• [Texto fornecido]:

-----

O município mais indígena do Brasil, conseguiu eleger pela primeira vez em sua história, com mais da metade dos votos de toda região, prefeito e vice-prefeito indígenas: Pedro Garcia (PT) da etnia tariana e André Baniwa (PV), da etnia Baniwa. Ambos vão governar um município cheio de peculiaridades, com uma população de quase 40 mil habitantes, a grande maioria indígena, pertencentes a 22 grupos étnicos.

Com o lema “administração para todos” da coligação PP-PDT-PV-PPS-PT-PSB, os candidatos indígenas defenderam suas propostas nos quatro cantos de São Gabriel da Cachoeira, terceiro maior município em extensão territorial do Brasil, com 90% de sua extensão composta por Terras Indígenas e Unidades de Conservação e cerca de 90% de sua população formada por indígenas de 22 grupos étnicos. Pedro Garcia (PT) e André Baniwa (PV) foram eleitos com 51% dos votos. O segundo colocado, Renê Coimbra (PCdoB), obteve 26% dos votos. Em terceiro lugar ficou o ex-prefeito de São Gabriel, Raimundo Quirino (PRP). Em quarto e quinto lugar vem o atual prefeito, Juscelino Otero Gonçalves e o ex-prefeito de São Gabriel Amilton Gadelha, que concorreram apesar de serem considerados não aptos pela Justiça por possuírem pendências com o Tribunal de Contas da União.

De acordo com dados do Tribunal Regional Eleitoral do Amazonas, Pedro Garcia e André conseguiram 6.366 votos, contra 3.207 do segundo colocado. Na cidade, Pedro venceu com 2067 votos, surpresa para os articuladores da campanha. “Nós não esperávamos que Pedro ganhasse também na cidade, tínhamos esperança que houvesse uma pequena diferença entre o potencial candidato vencedor, mas não, ele venceu também na cidade”, afirmou Elias Brasilino, assessor da campanha. No interior do município, Pedro venceu em praticamente todas as seções eleitorais e, obteve votação mais expressiva em Iauaretê, sua terra natal, com cerca de 1500 votos. No Rio Içana, terra de André Baniwa, praticamente 95% das urnas consagraram os candidatos.

Quem são eles
Pedro Garcia é casado, tem 47 anos e nasceu em Iauaretê, maior núcleo urbano do interior do município de São Gabriel, no Médio Rio Uaupés, afluente do Rio Negro. Estudou no internato salesiano de Iauaretê e mais tarde concluiu seus estudos em técnico em agropecuária. Foi líder do movimento indígena, assumindo a presidência da Foirn-Federação das Organizações Indígenas do Rio Negro entre 1997 a 2000, entidade que também ajudou a fundar em 1987. Foi ele que recebeu das mãos do então Ministro da Justiça, os decretos de homologação das Terras Indígenas do Rio Negro em 1998, assinados pelo Presidente Fernando Henrique Cardoso, a maior conquista do movimento indígena da região.

-----

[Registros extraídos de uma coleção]
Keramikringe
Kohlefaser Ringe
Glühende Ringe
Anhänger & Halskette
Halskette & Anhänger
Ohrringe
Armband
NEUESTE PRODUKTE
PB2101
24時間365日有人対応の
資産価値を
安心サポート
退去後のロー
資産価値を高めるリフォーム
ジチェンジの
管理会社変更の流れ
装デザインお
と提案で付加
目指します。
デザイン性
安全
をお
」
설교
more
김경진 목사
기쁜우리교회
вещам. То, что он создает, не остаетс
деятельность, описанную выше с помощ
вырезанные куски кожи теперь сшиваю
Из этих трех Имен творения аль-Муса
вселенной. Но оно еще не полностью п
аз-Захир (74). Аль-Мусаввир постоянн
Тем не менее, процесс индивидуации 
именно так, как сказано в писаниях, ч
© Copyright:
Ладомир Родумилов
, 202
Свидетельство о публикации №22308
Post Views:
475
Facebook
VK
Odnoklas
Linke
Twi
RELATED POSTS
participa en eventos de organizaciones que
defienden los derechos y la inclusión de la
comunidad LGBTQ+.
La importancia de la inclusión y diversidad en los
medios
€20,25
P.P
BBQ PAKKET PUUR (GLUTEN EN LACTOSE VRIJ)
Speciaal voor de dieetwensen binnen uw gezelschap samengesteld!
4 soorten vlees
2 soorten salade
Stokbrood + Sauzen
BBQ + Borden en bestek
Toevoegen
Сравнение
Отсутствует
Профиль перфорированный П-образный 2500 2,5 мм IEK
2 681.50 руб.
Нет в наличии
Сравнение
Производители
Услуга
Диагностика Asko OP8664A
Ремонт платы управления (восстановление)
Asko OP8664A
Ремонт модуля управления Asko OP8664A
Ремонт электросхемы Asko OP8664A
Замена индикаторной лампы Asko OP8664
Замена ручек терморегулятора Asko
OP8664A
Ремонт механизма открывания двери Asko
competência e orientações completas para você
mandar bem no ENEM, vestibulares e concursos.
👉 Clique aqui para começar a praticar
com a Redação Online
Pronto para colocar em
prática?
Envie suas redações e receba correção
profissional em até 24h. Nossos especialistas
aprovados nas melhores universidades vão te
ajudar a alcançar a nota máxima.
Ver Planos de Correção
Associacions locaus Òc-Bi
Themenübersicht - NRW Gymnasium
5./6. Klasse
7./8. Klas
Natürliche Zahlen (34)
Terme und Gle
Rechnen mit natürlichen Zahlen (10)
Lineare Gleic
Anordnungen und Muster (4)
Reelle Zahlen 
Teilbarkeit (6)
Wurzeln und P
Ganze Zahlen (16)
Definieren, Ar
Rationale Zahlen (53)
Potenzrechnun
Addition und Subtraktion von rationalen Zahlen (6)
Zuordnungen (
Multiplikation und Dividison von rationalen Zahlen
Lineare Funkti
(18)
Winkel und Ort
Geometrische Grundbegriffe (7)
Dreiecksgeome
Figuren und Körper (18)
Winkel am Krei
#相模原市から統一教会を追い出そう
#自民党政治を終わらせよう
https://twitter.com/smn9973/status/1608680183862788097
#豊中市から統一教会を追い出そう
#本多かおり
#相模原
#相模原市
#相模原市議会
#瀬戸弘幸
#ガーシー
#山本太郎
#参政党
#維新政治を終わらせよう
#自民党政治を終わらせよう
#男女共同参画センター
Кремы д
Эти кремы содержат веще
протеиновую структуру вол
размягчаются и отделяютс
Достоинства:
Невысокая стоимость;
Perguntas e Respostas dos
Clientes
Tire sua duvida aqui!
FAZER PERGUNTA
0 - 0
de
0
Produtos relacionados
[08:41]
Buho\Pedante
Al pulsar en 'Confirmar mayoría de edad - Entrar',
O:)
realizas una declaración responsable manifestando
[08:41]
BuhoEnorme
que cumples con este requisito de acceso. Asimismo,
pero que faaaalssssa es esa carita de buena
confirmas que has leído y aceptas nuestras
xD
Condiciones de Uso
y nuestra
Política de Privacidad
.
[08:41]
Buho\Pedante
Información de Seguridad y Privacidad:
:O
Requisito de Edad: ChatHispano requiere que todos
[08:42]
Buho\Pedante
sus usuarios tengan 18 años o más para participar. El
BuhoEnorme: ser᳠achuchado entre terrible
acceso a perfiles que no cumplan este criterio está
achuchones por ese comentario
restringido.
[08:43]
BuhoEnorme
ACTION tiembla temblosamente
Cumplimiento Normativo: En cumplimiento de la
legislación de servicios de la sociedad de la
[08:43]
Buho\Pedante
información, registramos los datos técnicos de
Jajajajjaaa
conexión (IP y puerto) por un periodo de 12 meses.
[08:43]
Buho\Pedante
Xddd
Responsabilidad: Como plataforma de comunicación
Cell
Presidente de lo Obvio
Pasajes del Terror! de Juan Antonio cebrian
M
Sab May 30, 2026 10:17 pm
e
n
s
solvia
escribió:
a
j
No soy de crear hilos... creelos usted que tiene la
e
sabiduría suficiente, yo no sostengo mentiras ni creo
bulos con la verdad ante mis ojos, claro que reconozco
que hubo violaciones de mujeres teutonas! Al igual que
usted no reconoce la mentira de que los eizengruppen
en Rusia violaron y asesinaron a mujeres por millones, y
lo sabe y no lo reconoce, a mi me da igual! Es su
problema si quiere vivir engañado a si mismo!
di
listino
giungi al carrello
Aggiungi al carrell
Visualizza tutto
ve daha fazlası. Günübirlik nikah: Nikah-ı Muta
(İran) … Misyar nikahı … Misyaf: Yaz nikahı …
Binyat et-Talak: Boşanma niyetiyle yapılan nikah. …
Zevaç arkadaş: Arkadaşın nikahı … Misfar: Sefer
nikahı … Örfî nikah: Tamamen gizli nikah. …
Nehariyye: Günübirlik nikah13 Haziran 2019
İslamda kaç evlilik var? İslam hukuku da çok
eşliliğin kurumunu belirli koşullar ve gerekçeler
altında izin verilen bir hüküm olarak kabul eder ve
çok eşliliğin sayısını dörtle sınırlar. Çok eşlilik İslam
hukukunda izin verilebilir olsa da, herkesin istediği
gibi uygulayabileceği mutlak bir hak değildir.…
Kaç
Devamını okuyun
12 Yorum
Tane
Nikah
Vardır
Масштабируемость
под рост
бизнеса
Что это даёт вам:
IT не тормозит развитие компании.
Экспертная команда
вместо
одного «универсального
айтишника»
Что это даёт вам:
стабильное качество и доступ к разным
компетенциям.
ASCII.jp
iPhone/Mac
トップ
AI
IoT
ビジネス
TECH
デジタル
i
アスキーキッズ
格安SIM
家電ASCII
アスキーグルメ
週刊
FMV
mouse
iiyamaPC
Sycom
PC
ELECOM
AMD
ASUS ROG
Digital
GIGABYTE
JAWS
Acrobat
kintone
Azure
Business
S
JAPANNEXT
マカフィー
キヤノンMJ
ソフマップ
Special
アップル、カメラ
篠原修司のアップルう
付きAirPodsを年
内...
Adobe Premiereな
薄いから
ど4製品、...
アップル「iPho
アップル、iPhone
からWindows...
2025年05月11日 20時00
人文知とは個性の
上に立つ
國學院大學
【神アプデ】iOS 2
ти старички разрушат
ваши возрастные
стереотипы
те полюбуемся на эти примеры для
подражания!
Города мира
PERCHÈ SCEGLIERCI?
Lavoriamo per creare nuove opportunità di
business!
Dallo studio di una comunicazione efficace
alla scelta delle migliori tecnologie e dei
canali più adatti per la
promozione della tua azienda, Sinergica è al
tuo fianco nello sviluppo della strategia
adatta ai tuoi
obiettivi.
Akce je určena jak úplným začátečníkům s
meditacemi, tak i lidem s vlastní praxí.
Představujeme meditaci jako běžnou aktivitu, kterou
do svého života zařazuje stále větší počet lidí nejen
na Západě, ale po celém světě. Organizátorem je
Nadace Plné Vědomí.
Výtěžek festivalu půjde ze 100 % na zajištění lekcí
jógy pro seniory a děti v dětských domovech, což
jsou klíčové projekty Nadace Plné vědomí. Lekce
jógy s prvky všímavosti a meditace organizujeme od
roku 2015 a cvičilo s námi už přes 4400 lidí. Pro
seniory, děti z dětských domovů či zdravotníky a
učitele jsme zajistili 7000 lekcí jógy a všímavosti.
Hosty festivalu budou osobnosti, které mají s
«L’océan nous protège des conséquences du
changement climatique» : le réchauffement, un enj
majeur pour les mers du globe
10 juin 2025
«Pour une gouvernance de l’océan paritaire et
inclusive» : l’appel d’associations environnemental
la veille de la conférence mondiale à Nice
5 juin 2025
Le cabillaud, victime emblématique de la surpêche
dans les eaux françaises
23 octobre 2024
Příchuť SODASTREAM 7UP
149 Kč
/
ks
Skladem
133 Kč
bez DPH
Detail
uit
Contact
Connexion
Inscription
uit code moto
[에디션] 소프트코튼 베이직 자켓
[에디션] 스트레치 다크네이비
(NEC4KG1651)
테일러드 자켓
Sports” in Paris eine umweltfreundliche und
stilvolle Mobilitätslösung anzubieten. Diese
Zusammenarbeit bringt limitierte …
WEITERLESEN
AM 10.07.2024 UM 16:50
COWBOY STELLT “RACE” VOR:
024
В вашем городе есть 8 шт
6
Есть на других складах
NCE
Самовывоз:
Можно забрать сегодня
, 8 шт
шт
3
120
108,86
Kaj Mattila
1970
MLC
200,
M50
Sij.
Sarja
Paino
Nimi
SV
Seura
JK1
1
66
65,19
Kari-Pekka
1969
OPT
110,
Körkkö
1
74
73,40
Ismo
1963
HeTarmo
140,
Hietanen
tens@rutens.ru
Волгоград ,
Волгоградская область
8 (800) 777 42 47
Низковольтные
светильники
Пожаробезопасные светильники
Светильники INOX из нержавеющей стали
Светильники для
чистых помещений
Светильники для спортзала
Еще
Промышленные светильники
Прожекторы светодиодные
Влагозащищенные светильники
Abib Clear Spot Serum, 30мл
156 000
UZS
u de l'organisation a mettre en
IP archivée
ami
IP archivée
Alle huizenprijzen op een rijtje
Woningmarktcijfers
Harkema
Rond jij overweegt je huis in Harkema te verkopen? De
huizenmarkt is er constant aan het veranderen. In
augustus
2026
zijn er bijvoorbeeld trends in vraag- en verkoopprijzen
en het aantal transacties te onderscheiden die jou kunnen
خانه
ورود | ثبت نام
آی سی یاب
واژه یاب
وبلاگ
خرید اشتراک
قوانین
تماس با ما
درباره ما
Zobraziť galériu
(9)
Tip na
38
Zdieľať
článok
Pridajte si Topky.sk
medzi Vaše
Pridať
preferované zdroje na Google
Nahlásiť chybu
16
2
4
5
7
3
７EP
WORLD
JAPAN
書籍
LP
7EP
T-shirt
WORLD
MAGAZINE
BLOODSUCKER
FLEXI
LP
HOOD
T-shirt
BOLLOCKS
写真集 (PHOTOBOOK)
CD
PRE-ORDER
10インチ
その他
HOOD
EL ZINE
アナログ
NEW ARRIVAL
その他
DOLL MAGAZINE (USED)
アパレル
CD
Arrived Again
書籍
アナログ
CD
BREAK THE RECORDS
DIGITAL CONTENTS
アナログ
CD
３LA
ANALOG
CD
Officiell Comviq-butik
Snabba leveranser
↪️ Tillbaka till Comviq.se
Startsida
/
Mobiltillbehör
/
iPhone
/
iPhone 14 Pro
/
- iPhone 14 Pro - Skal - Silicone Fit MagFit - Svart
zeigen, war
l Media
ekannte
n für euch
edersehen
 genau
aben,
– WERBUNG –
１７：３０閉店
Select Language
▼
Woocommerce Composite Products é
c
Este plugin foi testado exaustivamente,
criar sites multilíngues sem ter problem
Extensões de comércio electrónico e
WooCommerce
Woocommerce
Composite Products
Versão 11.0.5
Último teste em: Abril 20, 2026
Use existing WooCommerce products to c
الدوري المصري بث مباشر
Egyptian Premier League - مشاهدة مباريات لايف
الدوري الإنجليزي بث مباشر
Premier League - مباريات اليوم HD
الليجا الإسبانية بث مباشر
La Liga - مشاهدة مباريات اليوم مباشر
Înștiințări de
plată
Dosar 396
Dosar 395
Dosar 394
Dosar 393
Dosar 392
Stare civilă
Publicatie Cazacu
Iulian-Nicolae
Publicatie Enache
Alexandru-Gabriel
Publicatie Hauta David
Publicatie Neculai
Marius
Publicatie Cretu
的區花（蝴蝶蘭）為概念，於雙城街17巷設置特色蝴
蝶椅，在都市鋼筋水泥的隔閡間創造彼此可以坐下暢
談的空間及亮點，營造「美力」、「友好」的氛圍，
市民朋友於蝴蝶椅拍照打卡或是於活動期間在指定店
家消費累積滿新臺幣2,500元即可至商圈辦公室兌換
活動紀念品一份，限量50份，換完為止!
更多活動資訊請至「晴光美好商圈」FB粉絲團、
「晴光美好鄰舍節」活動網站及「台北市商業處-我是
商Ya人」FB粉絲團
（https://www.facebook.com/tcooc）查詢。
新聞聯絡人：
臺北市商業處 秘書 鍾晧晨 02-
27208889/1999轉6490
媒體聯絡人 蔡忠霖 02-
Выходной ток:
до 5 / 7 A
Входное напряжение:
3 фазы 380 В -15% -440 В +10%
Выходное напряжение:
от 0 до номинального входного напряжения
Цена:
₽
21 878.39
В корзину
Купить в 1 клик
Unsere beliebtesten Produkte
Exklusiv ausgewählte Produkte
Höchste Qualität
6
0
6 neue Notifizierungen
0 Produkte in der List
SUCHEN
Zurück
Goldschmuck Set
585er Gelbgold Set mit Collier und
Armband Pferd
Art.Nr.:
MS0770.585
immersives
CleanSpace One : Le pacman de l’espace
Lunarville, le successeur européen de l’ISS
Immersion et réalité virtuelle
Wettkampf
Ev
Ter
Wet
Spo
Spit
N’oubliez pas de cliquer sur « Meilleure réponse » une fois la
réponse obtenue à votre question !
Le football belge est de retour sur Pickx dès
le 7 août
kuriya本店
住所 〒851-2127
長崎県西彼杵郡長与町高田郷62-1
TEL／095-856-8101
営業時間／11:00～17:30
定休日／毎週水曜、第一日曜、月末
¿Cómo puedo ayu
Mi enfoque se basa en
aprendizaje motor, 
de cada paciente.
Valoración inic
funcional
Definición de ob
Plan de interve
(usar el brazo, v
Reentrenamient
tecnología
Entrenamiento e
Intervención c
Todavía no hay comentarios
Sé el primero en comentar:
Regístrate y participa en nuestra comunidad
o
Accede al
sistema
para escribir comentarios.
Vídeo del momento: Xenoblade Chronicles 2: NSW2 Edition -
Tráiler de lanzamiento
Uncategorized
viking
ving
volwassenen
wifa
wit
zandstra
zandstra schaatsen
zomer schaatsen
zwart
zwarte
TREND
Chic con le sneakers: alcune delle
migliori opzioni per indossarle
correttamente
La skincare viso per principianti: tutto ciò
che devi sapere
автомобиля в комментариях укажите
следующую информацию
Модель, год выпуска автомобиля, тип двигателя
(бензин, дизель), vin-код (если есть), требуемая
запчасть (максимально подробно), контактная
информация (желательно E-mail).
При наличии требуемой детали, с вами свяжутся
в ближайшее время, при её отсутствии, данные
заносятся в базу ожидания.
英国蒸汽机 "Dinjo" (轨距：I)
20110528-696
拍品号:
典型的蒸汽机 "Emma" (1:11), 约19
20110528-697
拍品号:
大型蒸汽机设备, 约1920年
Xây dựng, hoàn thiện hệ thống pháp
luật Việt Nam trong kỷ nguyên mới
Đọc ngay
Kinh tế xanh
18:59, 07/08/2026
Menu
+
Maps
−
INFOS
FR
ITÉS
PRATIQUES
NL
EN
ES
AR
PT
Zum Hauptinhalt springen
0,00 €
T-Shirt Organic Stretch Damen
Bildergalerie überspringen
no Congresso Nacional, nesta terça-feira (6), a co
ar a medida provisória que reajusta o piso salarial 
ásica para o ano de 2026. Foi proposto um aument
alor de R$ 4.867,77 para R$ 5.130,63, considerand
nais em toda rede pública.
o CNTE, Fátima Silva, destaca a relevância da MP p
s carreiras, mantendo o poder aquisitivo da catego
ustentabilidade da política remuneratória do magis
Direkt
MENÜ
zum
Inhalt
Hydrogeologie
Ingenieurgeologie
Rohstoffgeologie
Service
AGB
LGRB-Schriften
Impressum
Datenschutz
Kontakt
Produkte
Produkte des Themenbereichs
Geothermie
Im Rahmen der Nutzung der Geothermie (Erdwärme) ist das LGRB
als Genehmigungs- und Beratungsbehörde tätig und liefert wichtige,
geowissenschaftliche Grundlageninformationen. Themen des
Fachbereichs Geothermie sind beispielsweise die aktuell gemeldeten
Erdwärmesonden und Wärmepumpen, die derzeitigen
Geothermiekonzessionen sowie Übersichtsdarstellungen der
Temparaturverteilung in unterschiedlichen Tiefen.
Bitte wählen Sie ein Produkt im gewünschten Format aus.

-----

• [Perguntas]:
1 - Diga se cada afirmação abaixo está de acordo com o texto sobre a eleição em São Gabriel da Cachoeira. Responda sim ou não e cite as palavras do texto que decidem a resposta. (a) Pedro Garcia e André Baniwa foram eleitos com 51% dos votos. (b) Renê Coimbra ficou em terceiro lugar. (c) Pedro Garcia nasceu no Rio Içana.
2 - Reescreva o trecho do texto sobre a eleição em São Gabriel da Cachoeira que começa em "O município mais" e vai até "a 22 grupos étnicos.", trocando "habitantes" por "moradores".

• [Respostas dos exercícios]:
1 -
(a) Sim: "Pedro Garcia (PT) e André Baniwa (PV) foram eleitos com 51% dos votos."
(b) Não: "O segundo colocado, Renê Coimbra (PCdoB), obteve 26% dos votos."
(c) Não: "Pedro Garcia é casado, tem 47 anos e nasceu em Iauaretê"

2 -
O município mais indígena do Brasil, conseguiu eleger pela primeira vez em sua história, com mais da metade dos votos de toda região, prefeito e vice-prefeito indígenas: Pedro Garcia (PT) da etnia tariana e André Baniwa (PV), da etnia Baniwa. Ambos vão governar um município cheio de peculiaridades, com uma população de quase 40 mil moradores, a grande maioria indígena, pertencentes a 22 grupos étnicos.